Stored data

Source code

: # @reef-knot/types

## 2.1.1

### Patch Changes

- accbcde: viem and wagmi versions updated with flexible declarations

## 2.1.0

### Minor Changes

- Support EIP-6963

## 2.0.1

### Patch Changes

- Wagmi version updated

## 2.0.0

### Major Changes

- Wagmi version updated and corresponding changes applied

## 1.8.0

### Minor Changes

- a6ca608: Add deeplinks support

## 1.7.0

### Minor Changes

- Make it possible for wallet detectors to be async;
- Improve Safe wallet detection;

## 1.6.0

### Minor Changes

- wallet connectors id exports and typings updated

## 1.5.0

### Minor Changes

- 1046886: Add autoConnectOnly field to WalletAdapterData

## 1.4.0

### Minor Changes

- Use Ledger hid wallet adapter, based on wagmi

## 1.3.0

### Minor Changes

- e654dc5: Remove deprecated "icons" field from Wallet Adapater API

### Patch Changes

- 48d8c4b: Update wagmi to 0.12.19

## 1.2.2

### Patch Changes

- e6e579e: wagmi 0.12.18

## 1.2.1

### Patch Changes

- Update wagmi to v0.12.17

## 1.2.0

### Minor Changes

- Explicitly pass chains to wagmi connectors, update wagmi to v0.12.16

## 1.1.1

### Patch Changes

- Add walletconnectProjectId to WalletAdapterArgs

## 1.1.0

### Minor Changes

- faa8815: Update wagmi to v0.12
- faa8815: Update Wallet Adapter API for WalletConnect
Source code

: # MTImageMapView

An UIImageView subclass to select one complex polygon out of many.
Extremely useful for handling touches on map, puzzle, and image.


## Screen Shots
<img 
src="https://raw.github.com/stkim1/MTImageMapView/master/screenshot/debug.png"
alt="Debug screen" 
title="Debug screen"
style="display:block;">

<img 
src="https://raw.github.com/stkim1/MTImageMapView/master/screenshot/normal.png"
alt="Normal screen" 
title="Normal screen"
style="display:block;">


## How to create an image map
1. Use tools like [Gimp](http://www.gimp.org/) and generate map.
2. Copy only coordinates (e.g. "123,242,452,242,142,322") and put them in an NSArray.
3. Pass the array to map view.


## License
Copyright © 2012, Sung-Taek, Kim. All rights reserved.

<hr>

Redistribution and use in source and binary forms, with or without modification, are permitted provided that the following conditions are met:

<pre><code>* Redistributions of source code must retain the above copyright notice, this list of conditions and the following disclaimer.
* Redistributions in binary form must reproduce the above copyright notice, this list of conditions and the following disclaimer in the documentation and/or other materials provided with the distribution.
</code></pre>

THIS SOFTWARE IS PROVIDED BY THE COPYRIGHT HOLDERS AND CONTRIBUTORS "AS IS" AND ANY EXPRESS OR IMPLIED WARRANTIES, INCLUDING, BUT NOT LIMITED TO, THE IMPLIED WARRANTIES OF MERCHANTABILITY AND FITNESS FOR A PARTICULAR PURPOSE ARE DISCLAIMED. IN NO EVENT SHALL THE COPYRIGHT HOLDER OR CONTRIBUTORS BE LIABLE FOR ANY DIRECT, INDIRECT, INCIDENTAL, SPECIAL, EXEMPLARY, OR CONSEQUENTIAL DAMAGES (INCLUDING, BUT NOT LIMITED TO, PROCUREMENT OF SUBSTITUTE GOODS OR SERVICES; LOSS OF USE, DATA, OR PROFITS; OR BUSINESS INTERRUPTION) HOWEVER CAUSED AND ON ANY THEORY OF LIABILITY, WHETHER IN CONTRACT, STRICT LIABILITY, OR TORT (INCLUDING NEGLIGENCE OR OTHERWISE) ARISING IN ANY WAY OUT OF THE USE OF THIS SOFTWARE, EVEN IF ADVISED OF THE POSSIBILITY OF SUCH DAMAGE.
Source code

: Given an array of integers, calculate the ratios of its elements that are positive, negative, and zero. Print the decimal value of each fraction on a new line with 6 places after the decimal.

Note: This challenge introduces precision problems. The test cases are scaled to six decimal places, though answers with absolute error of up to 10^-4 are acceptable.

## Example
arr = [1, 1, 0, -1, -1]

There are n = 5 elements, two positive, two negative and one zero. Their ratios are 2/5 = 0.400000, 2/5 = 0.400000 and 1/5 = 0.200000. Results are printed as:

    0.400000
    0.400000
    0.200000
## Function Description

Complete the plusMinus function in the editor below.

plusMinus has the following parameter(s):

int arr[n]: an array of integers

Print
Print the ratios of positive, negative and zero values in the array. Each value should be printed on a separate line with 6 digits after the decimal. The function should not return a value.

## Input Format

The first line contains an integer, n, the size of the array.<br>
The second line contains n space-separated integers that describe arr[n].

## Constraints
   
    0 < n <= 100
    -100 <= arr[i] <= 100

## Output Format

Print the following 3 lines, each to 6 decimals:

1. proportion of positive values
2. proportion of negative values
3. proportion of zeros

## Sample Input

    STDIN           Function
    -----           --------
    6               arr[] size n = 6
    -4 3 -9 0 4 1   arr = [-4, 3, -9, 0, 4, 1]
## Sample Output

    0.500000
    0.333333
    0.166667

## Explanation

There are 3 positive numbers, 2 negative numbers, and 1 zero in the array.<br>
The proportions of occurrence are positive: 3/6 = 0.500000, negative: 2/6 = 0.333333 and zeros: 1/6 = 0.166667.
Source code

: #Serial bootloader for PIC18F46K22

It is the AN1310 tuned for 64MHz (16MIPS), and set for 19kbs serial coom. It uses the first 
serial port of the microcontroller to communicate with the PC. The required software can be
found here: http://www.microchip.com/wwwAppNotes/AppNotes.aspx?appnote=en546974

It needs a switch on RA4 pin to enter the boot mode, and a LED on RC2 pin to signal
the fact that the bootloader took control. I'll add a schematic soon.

▶ _WHAT THE EXERCISE ASKS_: Would you output, from the records above, exactly the run of lines that starts at the line containing "int arr[n]: an array of integers" and ends at the line containing "It is the AN1310", and only that run?

▶ _SOLUTION TO THIS TASK_:
int arr[n]: an array of integers

Print
Print the ratios of positive, negative and zero values in the array. Each value should be printed on a separate line with 6 digits after the decimal. The function should not return a value.

## Input Format

The first line contains an integer, n, the size of the array.<br>
The second line contains n space-separated integers that describe arr[n].

## Constraints
   
    0 < n <= 100
    -100 <= arr[i] <= 100

## Output Format

Print the following 3 lines, each to 6 decimals:

1. proportion of positive values
2. proportion of negative values
3. proportion of zeros

## Sample Input

    STDIN           Function
    -----           --------
    6               arr[] size n = 6
    -4 3 -9 0 4 1   arr = [-4, 3, -9, 0, 4, 1]
## Sample Output

    0.500000
    0.333333
    0.166667

## Explanation

There are 3 positive numbers, 2 negative numbers, and 1 zero in the array.<br>
The proportions of occurrence are positive: 3/6 = 0.500000, negative: 2/6 = 0.333333 and zeros: 1/6 = 0.166667.
Source code

: #Serial bootloader for PIC18F46K22

It is the AN1310 tuned for 64MHz (16MIPS), and set for 19kbs serial coom. It uses the first 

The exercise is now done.